Saturday, October 11, 2014

Adventist Heritage Stories continue

In 1872 Ellen White wrote a small paper “Proper Education” advocating a balance between intellectual effort and manual labor, yet she never got a chance to develop such an ideal in America.  When Battle Creek college was organized not on a sufficient acreage for agricultural work and training she was in tears.  It was not until her founding the Avondale School in Australia, hacking the campus out of the wilderness in Cooranbong, New South Wales, that she experienced the very best school.
When she returned to the United States in 1900 she learned that Adventist school were so poorly managed that the combined debt was about $350,000.  She donated the profits from the sale of Christ’s Object Lessons to diminish the debt, and call for changing the management principles of the school system.
She also found a misuse of her earlier writings regarding the education.  In 1872 she wrote that “small children should be left as free as lambs to run out-of-doors” and that “parents should be the only teachers of their children until they have reached eight or ten years of age.”  As a result of these statements parents were not enrolling their children in church schools and keeping them home until they were ten.

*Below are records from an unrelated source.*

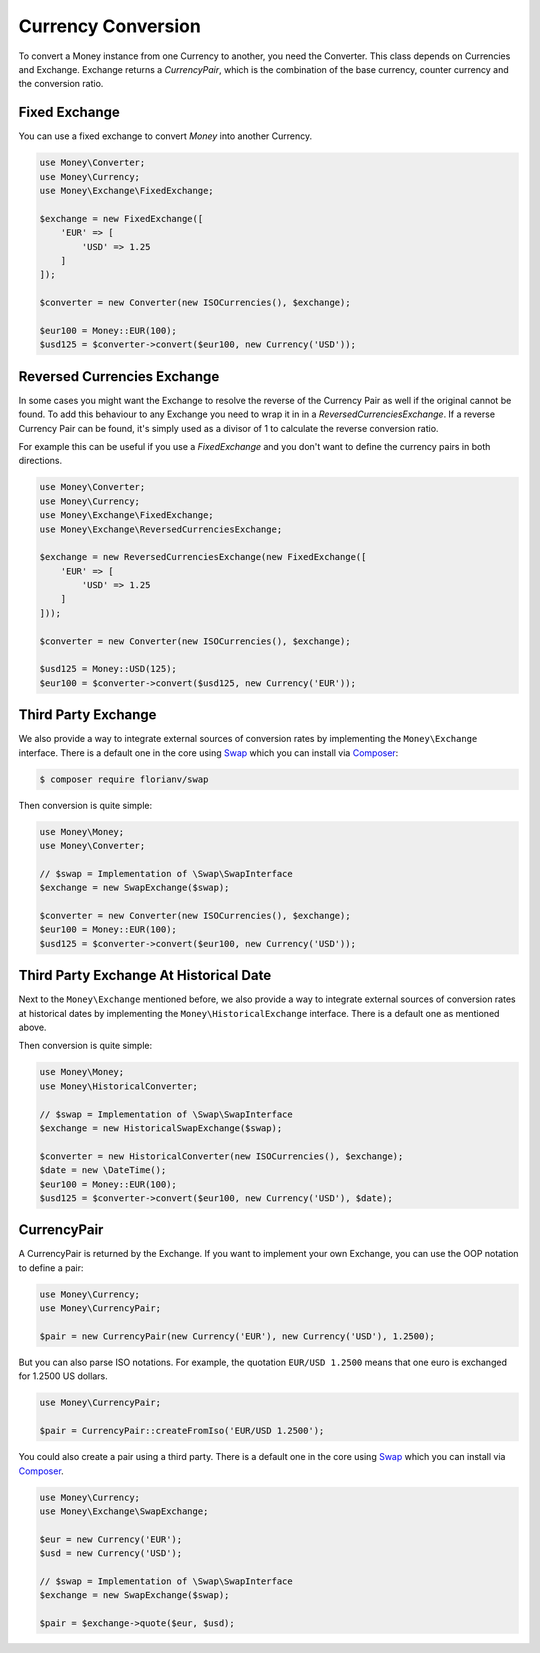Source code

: Currency Conversion
===================

To convert a Money instance from one Currency to another, you need the Converter. This class depends on
Currencies and Exchange. Exchange returns a `CurrencyPair`, which is the combination of the base
currency, counter currency and the conversion ratio.


Fixed Exchange
--------------

You can use a fixed exchange to convert `Money` into another Currency.

.. code:: php

    use Money\Converter;
    use Money\Currency;
    use Money\Exchange\FixedExchange;

    $exchange = new FixedExchange([
        'EUR' => [
            'USD' => 1.25
        ]
    ]);

    $converter = new Converter(new ISOCurrencies(), $exchange);

    $eur100 = Money::EUR(100);
    $usd125 = $converter->convert($eur100, new Currency('USD'));


Reversed Currencies Exchange
----------------------------

In some cases you might want the Exchange to resolve the reverse of the Currency Pair
as well if the original cannot be found. To add this behaviour to any Exchange
you need to wrap it in in a `ReversedCurrenciesExchange`. If a reverse Currency Pair
can be found, it's simply used as a divisor of 1 to calculate the reverse
conversion ratio.

For example this can be useful if you use a `FixedExchange` and you don't want to
define the currency pairs in both directions.

.. code:: php

    use Money\Converter;
    use Money\Currency;
    use Money\Exchange\FixedExchange;
    use Money\Exchange\ReversedCurrenciesExchange;

    $exchange = new ReversedCurrenciesExchange(new FixedExchange([
        'EUR' => [
            'USD' => 1.25
        ]
    ]));

    $converter = new Converter(new ISOCurrencies(), $exchange);

    $usd125 = Money::USD(125);
    $eur100 = $converter->convert($usd125, new Currency('EUR'));


Third Party Exchange
--------------------

We also provide a way to integrate external sources of conversion rates by implementing
the ``Money\Exchange`` interface. There is a default one in the core using Swap_
which you can install via Composer_:

.. code:: bash

    $ composer require florianv/swap


Then conversion is quite simple:

.. code:: php

    use Money\Money;
    use Money\Converter;

    // $swap = Implementation of \Swap\SwapInterface
    $exchange = new SwapExchange($swap);

    $converter = new Converter(new ISOCurrencies(), $exchange);
    $eur100 = Money::EUR(100);
    $usd125 = $converter->convert($eur100, new Currency('USD'));


.. _Swap: https://github.com/florianv/swap
.. _Composer: https://getcomposer.org


Third Party Exchange At Historical Date
---------------------------------------

Next to the ``Money\Exchange`` mentioned before, we also provide a way to integrate external
sources of conversion rates at historical dates by implementing the ``Money\HistoricalExchange``
interface. There is a default one as mentioned above.

Then conversion is quite simple:

.. code:: php

    use Money\Money;
    use Money\HistoricalConverter;

    // $swap = Implementation of \Swap\SwapInterface
    $exchange = new HistoricalSwapExchange($swap);

    $converter = new HistoricalConverter(new ISOCurrencies(), $exchange);
    $date = new \DateTime();
    $eur100 = Money::EUR(100);
    $usd125 = $converter->convert($eur100, new Currency('USD'), $date);


CurrencyPair
------------

A CurrencyPair is returned by the Exchange. If you want to implement your own Exchange, you can use
the OOP notation to define a pair:

.. code:: php

    use Money\Currency;
    use Money\CurrencyPair;

    $pair = new CurrencyPair(new Currency('EUR'), new Currency('USD'), 1.2500);


But you can also parse ISO notations. For example, the quotation ``EUR/USD 1.2500``
means that one euro is exchanged for 1.2500 US dollars.

.. code:: php

    use Money\CurrencyPair;

    $pair = CurrencyPair::createFromIso('EUR/USD 1.2500');

You could also create a pair using a third party. There is a default one in the core using Swap_
which you can install via Composer_.

.. code:: php

    use Money\Currency;
    use Money\Exchange\SwapExchange;

    $eur = new Currency('EUR');
    $usd = new Currency('USD');

    // $swap = Implementation of \Swap\SwapInterface
    $exchange = new SwapExchange($swap);

    $pair = $exchange->quote($eur, $usd);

In the Adventist Community surrounding St.Helena sanitarium in Napa Valley, California, the Board of the newly established elementary school was also divided on the matter of the minimum age for school entry.  In 1904 they visited with Ellen White and her home to discuss the subject.  She simply explained that conditions in schools have changed since 1872.  Whereas before the children were tied to their desks and instruction required long time sitting in-doors, the new kindergarten movement had teachers plan a curriculum with plenty of activities.  She simply told that the problem of immobilizing children at their desks had been resolved, and in such circumstances even five-year-old youngsters were educable.  Back in 1888 Ellen White already suggested to an Adventist community in Oakland, California to start a kindergarten.
There is a caution to us too, a “wooden literalism” may pass by the principles and the context of why things were said.  The principle of education that was brought forth by pioneers was parental and community responsibility for spiritual education of young children, as well as health aspect of physical activity to be involved in proper education.  At times when secular education was focused on rote memorization and arresting mobility, the messenger of the Lord was instructed the importance of kinesthetic and visual learning in addition to audible instruction alone, and free-thinking instead of memorization
How are your children educated?  Do you heed the Counsel?